By delaying the opportunity for public participation in the Field Challenge the States, by stealth is denying the public the opportunity to nominate the St Martin’s playing field. The fact that I did so on May 1st seems to have been ignored.
It was again alleged that during the States debate of the Island Plan last year, the States Members, myself included, voted to allow the school field to be built on. That is not so, what was voted for was that the field would be safeguarded for educational use. The field has been in educational use for over 65 years and if a sensible approach was taken it could be retained for another 65 years and more.

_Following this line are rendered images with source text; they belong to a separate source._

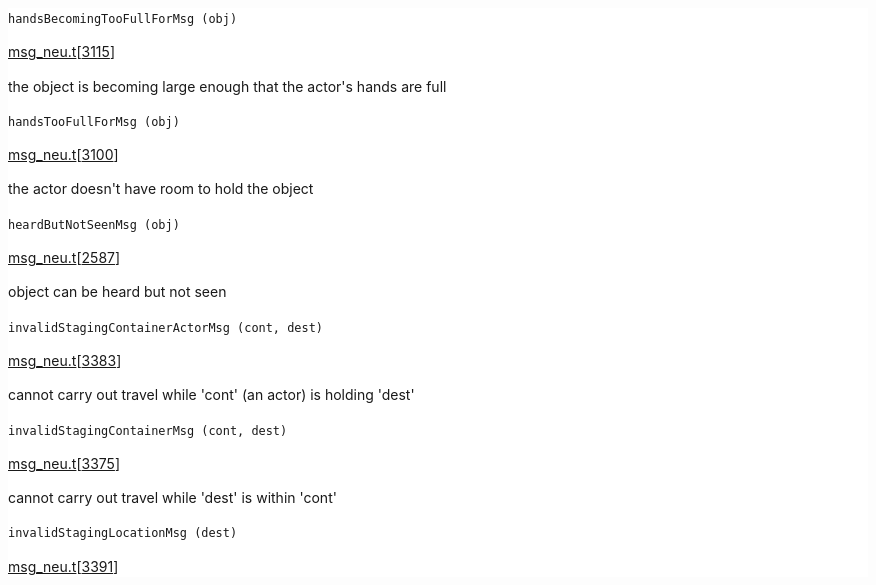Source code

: `handsBecomingTooFullForMsg (obj)`

[msg_neu.t](../file/msg_neu.t.html)\[[3115](../source/msg_neu.t.html#3115)\]

<div class="desc">

the object is becoming large enough that the actor's hands are full

</div>

<span id="handsTooFullForMsg"></span>

`handsTooFullForMsg (obj)`

[msg_neu.t](../file/msg_neu.t.html)\[[3100](../source/msg_neu.t.html#3100)\]

<div class="desc">

the actor doesn't have room to hold the object

</div>

<span id="heardButNotSeenMsg"></span>

`heardButNotSeenMsg (obj)`

[msg_neu.t](../file/msg_neu.t.html)\[[2587](../source/msg_neu.t.html#2587)\]

<div class="desc">

object can be heard but not seen

</div>

<span id="invalidStagingContainerActorMsg"></span>

`invalidStagingContainerActorMsg (cont, dest)`

[msg_neu.t](../file/msg_neu.t.html)\[[3383](../source/msg_neu.t.html#3383)\]

<div class="desc">

cannot carry out travel while 'cont' (an actor) is holding 'dest'

</div>

<span id="invalidStagingContainerMsg"></span>

`invalidStagingContainerMsg (cont, dest)`

[msg_neu.t](../file/msg_neu.t.html)\[[3375](../source/msg_neu.t.html#3375)\]

<div class="desc">

cannot carry out travel while 'dest' is within 'cont'

</div>

<span id="invalidStagingLocationMsg"></span>

`invalidStagingLocationMsg (dest)`

[msg_neu.t](../file/msg_neu.t.html)\[[3391](../source/msg_neu.t.html#3391)\]

<div class="desc">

Unfortunately due to PTT (Politicians Talking Time) which at times was intimidating I felt that many of the public became restrained from commenting. However one very valid point was made by a former pupil who asked what seemed to be the most sensible question of the evening, which was, “If the present site is deemed to be too small why the area required can’t encroach into the playing field which would achieve the best of both worlds. There would be a new building on the old site whereby the pupils and the Parish would retain their cricket and football pitches”

“Elementary my dear Watson” perhaps it is a pun on the former elementary school but it is an appropriate response to a sensible question.

There were two positive matters that arose from the meeting; one is that the public are now better informed and certainly if a vote had been taken to request the Ministers to have a re-think, the vote would have been won. The other was recognition that the public requires more time to comment. To this end the Planning Minister has extended the time for consultation and comment until 28th August.

Hopefully the Ministers will reconsider their decision. However it is for the public, if they wish to retain the field, to take the trouble to submit their comments to the Planning Department before the end of this month.